# Joe Meder whitetail



## NWIOWAGRANT (Nov 24, 2018)

I shot this deer and was super pumped to finally get Joe to mount one of my whitetails. I think it turned out awesome but have had a few buddies say it doesn't look very good just wanted to see what your thoughts are.


----------



## Dgundy (10 mo ago)

you don't see that pose very often for a shoulder mount whitetail, but the taxidermy work is top notch, and it's a great buck.


----------



## vtbowhntr (Sep 21, 2009)

Mount looks good


----------



## pandy175 (Jun 1, 2005)

Looks awesome


----------



## V3x (10 mo ago)

Great work, very unique


----------



## pointndog (Jul 14, 2005)

It doesnt look too bad. The issue is you buck just has an ugly cape. People dont understand that, sometimes they dont look great and the cape is a big part of it. I have a buddy that killed a giant and was excited to get it back and it looks like crap next to his other that has a perfect cape. Same taxi mounted both also.


----------



## INHUNTR (Dec 7, 2021)

Shoulder mount looks good.


----------



## NWIOWAGRANT (Nov 24, 2018)

I did it in that pose because that's the pose he was in when I shot him.(I like to try and mimic the last pose they were in) 
He knew something wasn't right and had his ears pined and was really trying hard to get my scent. He was 7 yards quarting to me ..I tucked the arrow right down the crease in his neck ..he went 5 yards. It is a very unique mount. Joe was a pleasure to work with and the attention to detail is second to none. Down to the little flap of skin in the corner of his eyes.. it's spot on!


----------



## NWIOWAGRANT (Nov 24, 2018)

pointndog said:


> It doesnt look too bad. The issue is you buck just has an ugly cape. People dont understand that, sometimes they dont look great and the cape is a big part of it. I have a buddy that killed a giant and was excited to get it back and it looks like crap next to his other that has a perfect cape. Same taxi mounted both also.

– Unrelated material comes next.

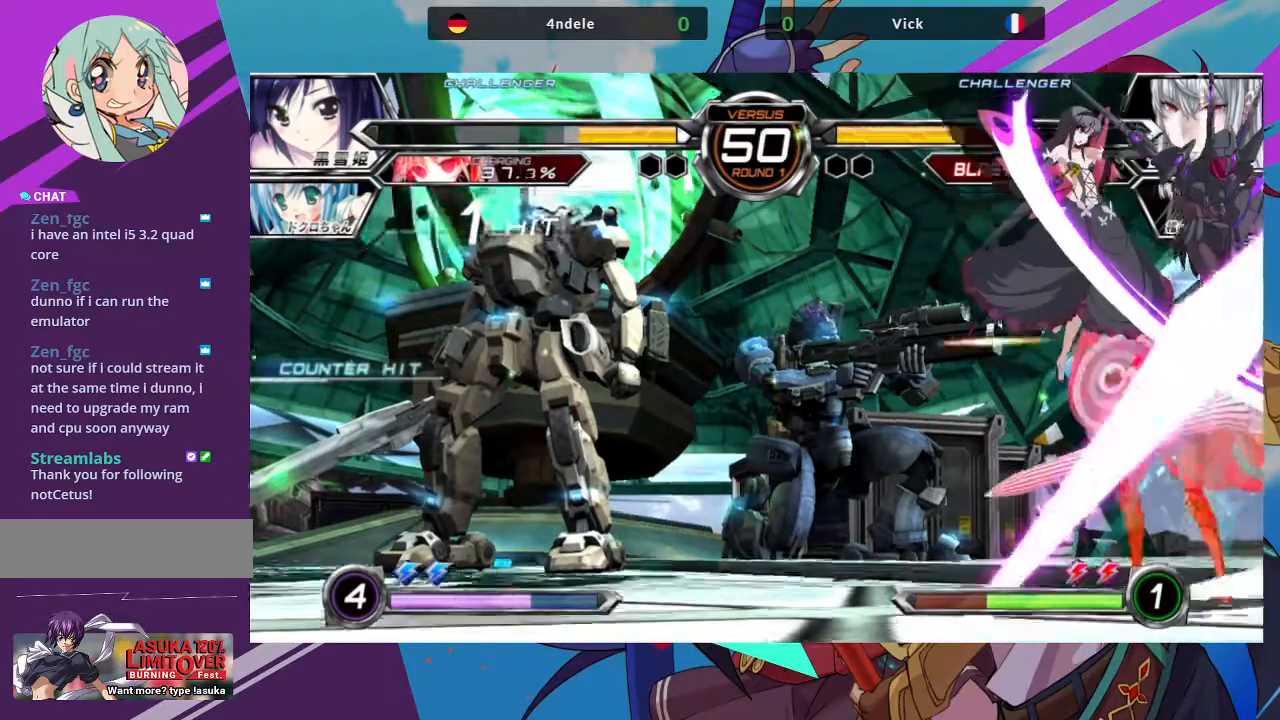
{"dt_ms": 500, "buttons": [], "left_stick": "down-right", "events": [[483, "left_stick", "down-right"]]}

Yeah I knew that going in as well. He had a scar across his nose and had been in some fights. Joe asked me if I wanted a different cape. I wanted to keep him how he was. He also asked if I wanted his guy to repair the rack...nope!


----------



## pointndog (Jul 14, 2005)

NWIOWAGRANT said:


> Yeah I knew that going in as well. He had a scar across his nose and had been in some fights. Joe asked me if I wanted a different cape. I wanted to keep him how he was. He also asked if I wanted his guy to repair the rack...nope!


I am the same way, I always want my cape unless it is unrepairable. Joe does awesome work, most of my mounts are on forms he designed


----------



## wizzkid8631 (Jan 5, 2017)

NWIOWAGRANT said:


> Yeah I knew that going in as well. He had a scar across his nose and had been in some fights. Joe asked me if I wanted a different cape. I wanted to keep him how he was. He also asked if I wanted his guy to repair the rack...nope!



It’s all whatever you are looking for. I think it’s great personally.


----------



## horsehands (Jul 25, 2012)

Your buddies just wish they had stuck that old warrior instead of you.


----------



## 603Scott (Aug 6, 2020)

What a monster. Congrats.


----------



## df06 (Jun 9, 2007)

I like it, looks good and very nice deer.


----------



## MountNMan57 (Oct 1, 2020)

Joe is a world class master taxidermist. I guess that doesn’t mean everyone will like his work, but I guarantee it’s top notch and anatomically correct.


----------



## azjim (11 mo ago)

I agree that the buck is awesome, but the cape doesn’t do it justice.


----------